=== SUPPLIED MATERIAL ===

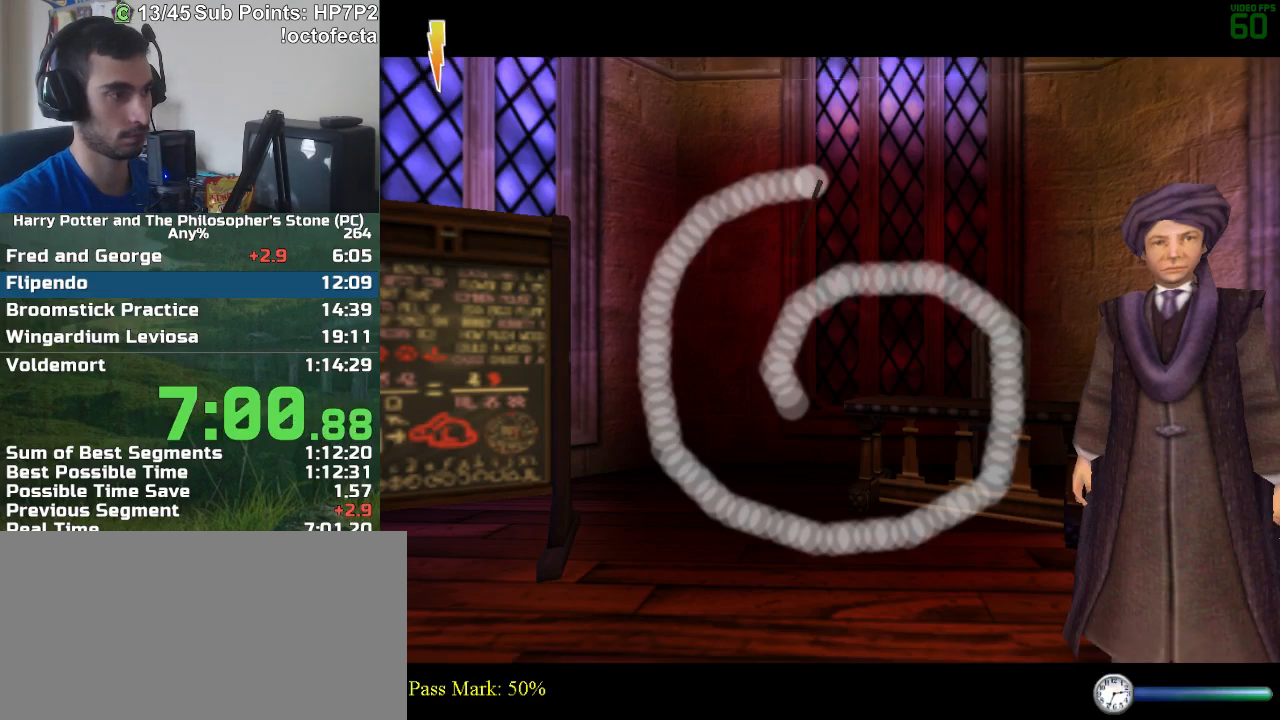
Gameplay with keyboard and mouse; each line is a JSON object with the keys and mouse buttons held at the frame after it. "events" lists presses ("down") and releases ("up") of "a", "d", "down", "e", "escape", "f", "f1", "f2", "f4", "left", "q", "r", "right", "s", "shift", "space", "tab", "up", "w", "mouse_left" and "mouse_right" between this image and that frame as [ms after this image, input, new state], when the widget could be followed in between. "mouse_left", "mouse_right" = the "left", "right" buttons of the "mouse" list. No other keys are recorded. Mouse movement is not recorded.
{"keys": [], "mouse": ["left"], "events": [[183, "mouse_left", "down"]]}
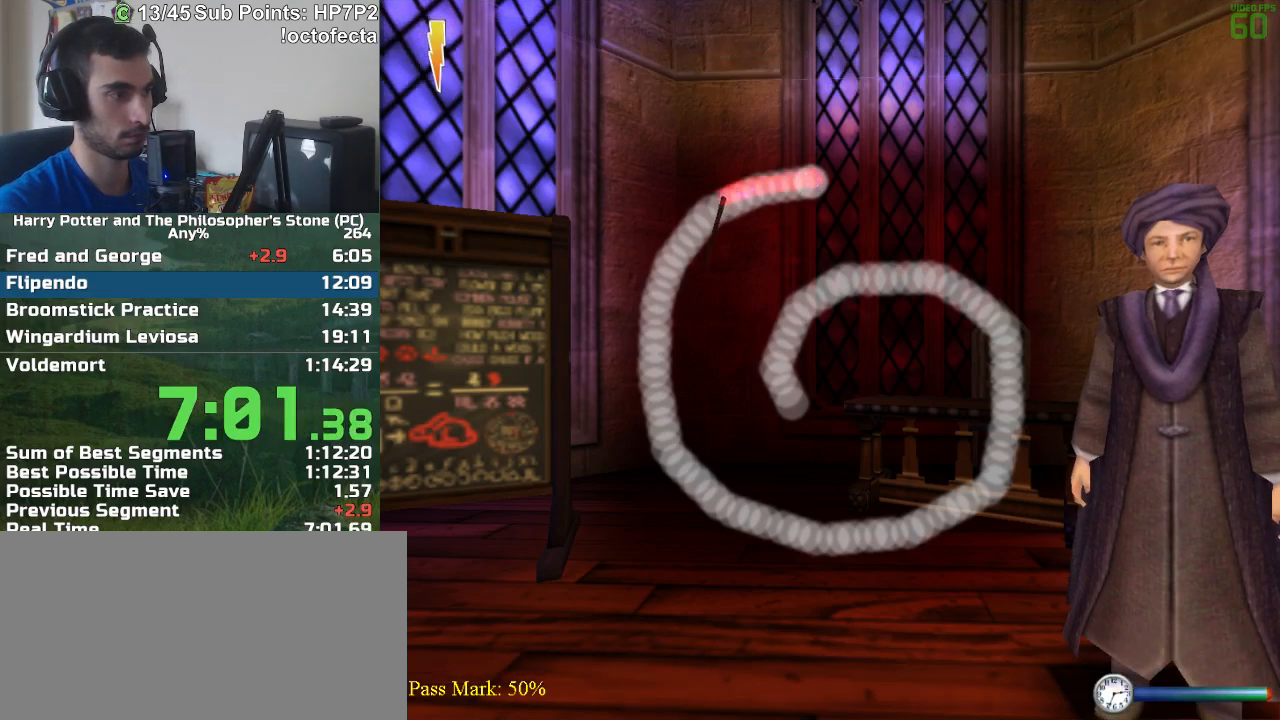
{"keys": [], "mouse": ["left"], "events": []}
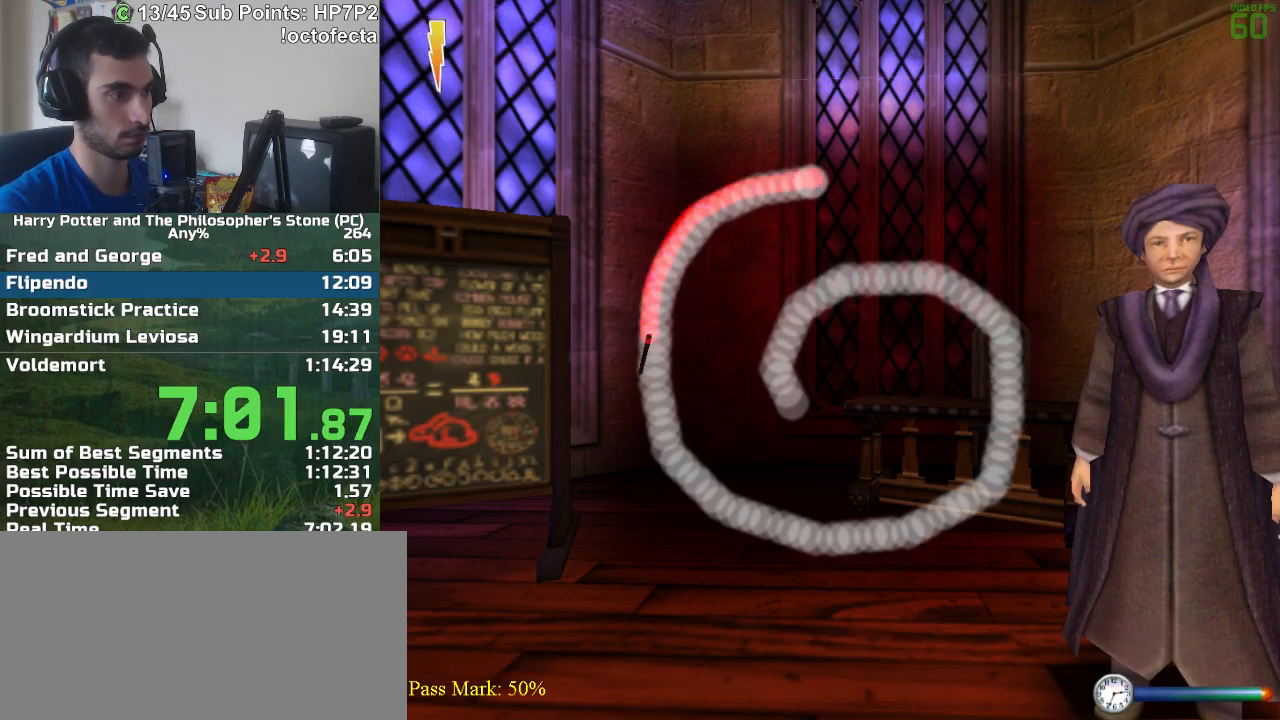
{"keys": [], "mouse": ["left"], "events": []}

===
=== SUPPLIED MATERIAL ===

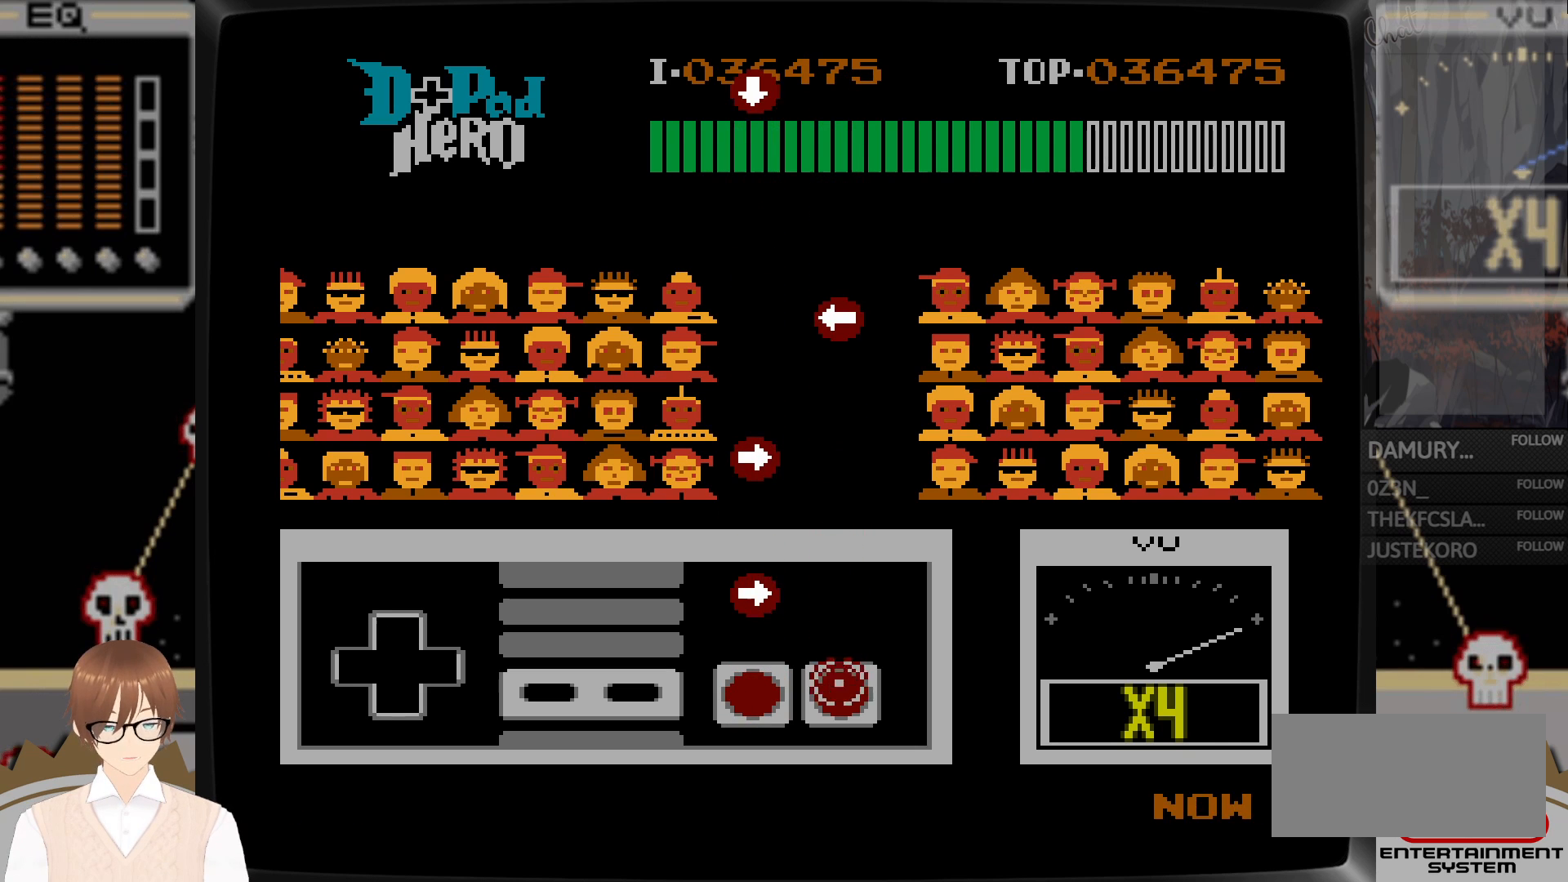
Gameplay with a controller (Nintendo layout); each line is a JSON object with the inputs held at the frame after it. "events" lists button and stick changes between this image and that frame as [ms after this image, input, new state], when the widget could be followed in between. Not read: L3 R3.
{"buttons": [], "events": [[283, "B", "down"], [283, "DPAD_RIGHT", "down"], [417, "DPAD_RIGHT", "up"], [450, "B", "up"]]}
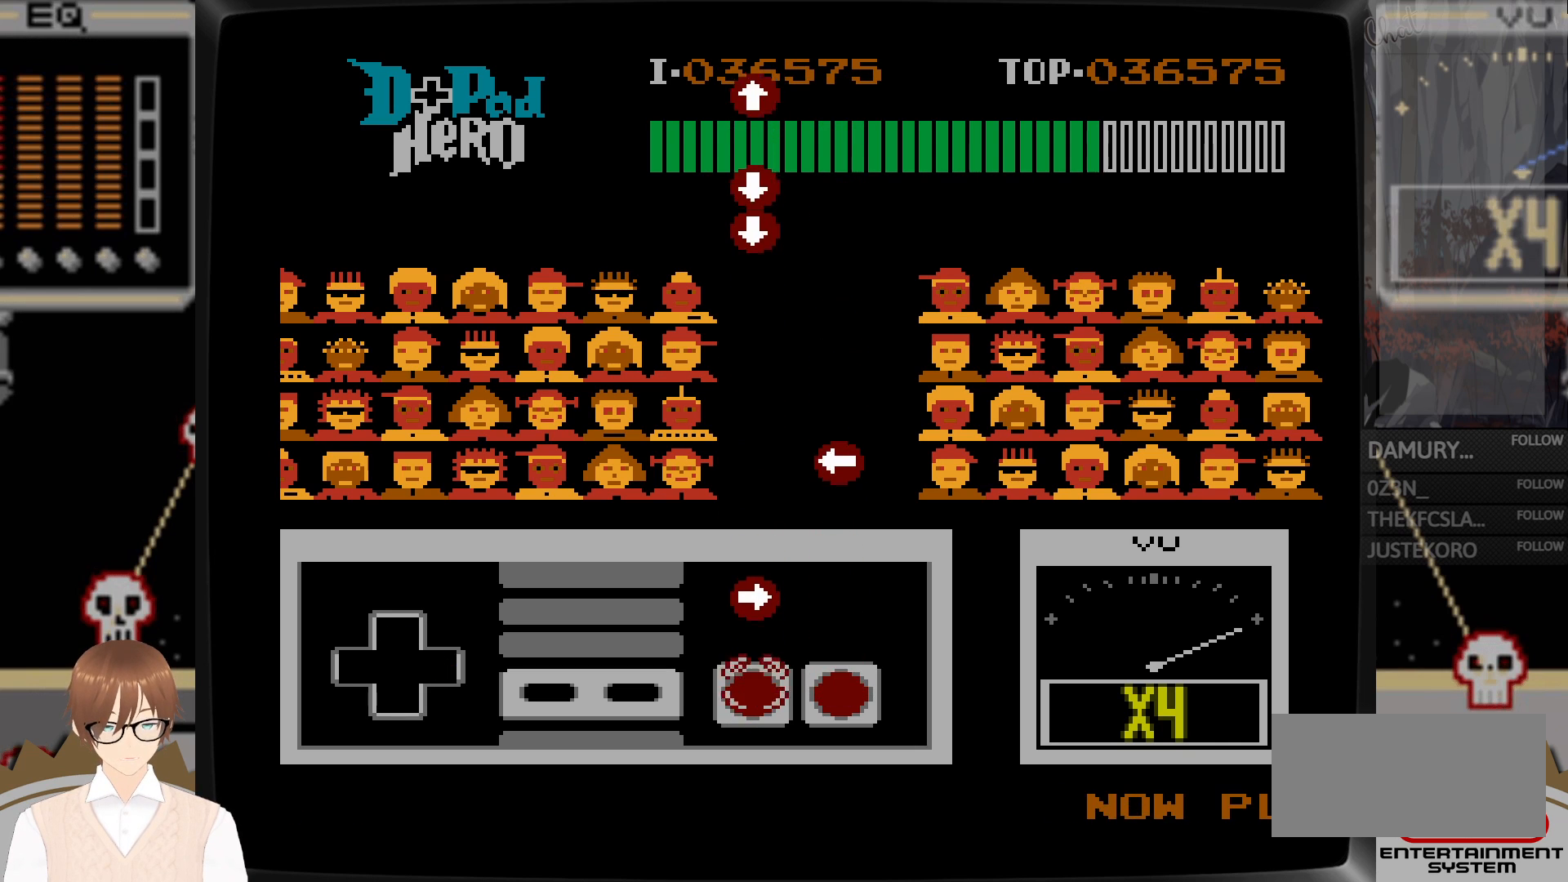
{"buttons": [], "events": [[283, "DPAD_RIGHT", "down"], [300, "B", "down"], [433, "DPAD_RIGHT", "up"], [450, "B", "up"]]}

===

TASK DETAILS — Show, from the listing above, each line that contains the word "mouse".

WRITTEN ANSWER —
Gameplay with keyboard and mouse; each line is a JSON object with the keys and mouse buttons held at the frame after it. "events" lists presses ("down") and releases ("up") of "a", "d", "down", "e", "escape", "f", "f1", "f2", "f4", "left", "q", "r", "right", "s", "shift", "space", "tab", "up", "w", "mouse_left" and "mouse_right" between this image and that frame as [ms after this image, input, new state], when the widget could be followed in between. "mouse_left", "mouse_right" = the "left", "right" buttons of the "mouse" list. No other keys are recorded. Mouse movement is not recorded.
{"keys": [], "mouse": ["left"], "events": [[183, "mouse_left", "down"]]}
{"keys": [], "mouse": ["left"], "events": []}
{"keys": [], "mouse": ["left"], "events": []}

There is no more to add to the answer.